Member of the South Carolina House of Representatives from the 98th district
- Incumbent
- Assumed office January 13, 2026
- Preceded by: Chris Murphy

Personal details
- Born: Charlotte, North Carolina
- Party: Republican
- Website: votegregford.com

= Greg Ford (South Carolina politician) =

American politician

Greg Ford is an American politician. He is a member of the South Carolina House of Representatives from the 98th District (parts of Dorchester Country).

== Political career ==
Ford was a primary candidate for SC House District 98 in 2022 and 2024.

On August 20, 2025, Republican incumbent Chris Murphy submitted his resignation from the 98th District House seat, effective January 5, 2026, leading to a special election.
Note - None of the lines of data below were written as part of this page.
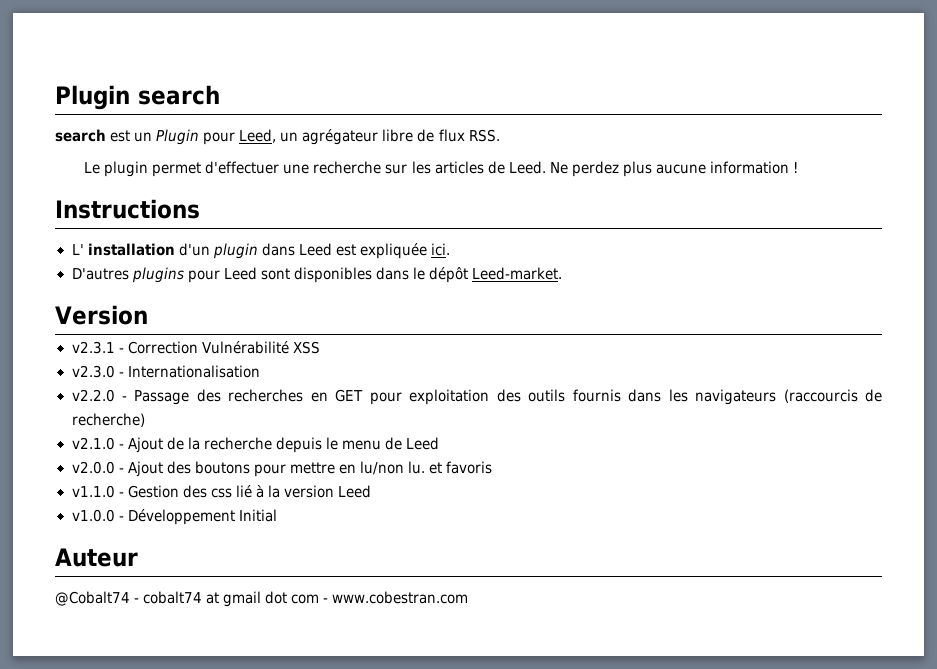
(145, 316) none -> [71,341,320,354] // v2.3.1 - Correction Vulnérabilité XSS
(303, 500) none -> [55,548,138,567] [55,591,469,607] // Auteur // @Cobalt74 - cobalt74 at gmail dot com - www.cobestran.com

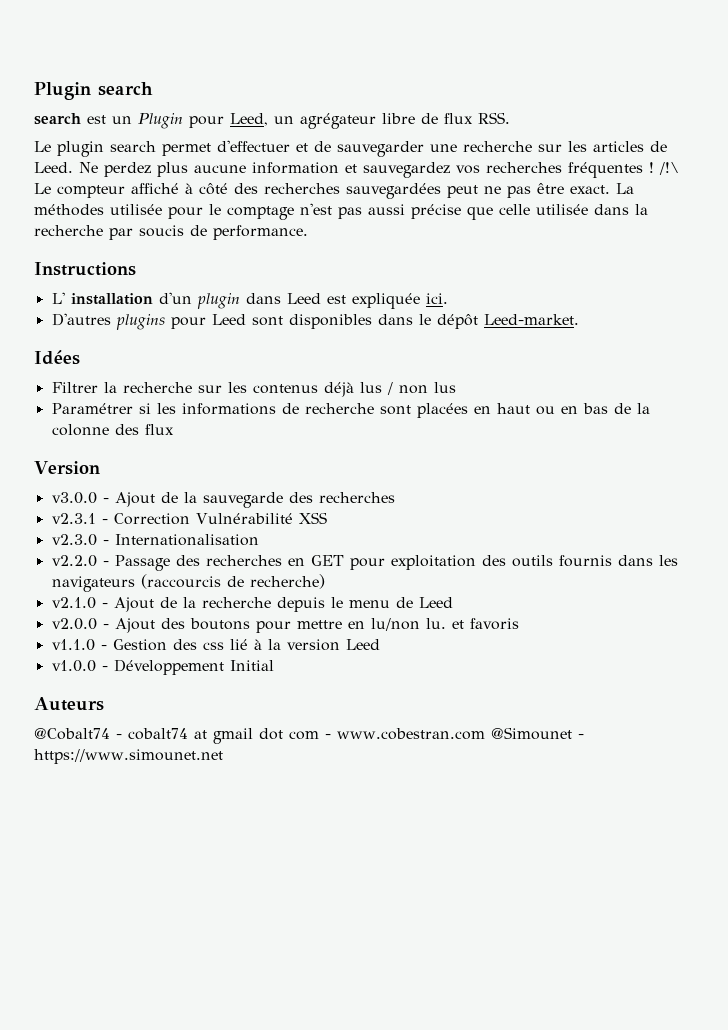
(149, 169) none -> [110,141,156,152] search
(280, 167) none -> [296,141,424,157] et de sauvegarder
[792,162,798,173] ! -> [345,162,679,178] [34,183,634,199] [34,203,648,220] [34,225,308,240] et sauvegardez vos recherches fréquentes ! /!\ Le compteur affiché à côté des recherches sauvegardées peut ne pas être exact. La méthodes utilisée pour le comptage n'est pas aussi précise que celle utilisée dans la recherche par soucis de performance.
[55,305,148,325] Version -> [34,350,80,365] [51,382,456,397] [51,403,650,418] [51,424,174,436] [34,461,100,475] [51,492,395,508] Idées // Filtrer la recherche sur les contenus déjà lus / non lus // Paramétrer si les informations de recherche sont placées en haut ou en bas de la colonne des flux // Version // v3.0.0 - Ajout de la sauvegarde des recherches
[55,548,138,567] Auteur -> [34,697,104,711] Auteurs
(469, 597) none -> [490,727,584,740] [34,749,223,764] @Simounet - https://www.simounet.net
=== 2026 Special election ===
The South Carolina State Election Commission published special election dates, with a November 4, 2025 primary and a January 6, 2026 Special election, where Ford and Democrat Sonja Ogletree-Satani faced each other. She was also a candidate in 2022, losing to Chris Murphy by 12 points.

The unofficial tally placed Ford at 50.2% and Ogletree-Satani at 49.6% with a difference of 21 votes, triggering a recount. The race generated national attention, with scrutiny on districts where President Donald Trump won by double digits in the 2024 election. Ogletree-Satani declined to concede ahead of the recount.

Dorchester County certified the results of the vote on Friday, January 9, 2026. Afterward, the State Election Commission issued an order for Dorchester County voter registration and elections office to conduct a recount, which took place on the same day and didn't change the result, officially giving Ford a win by 21 votes.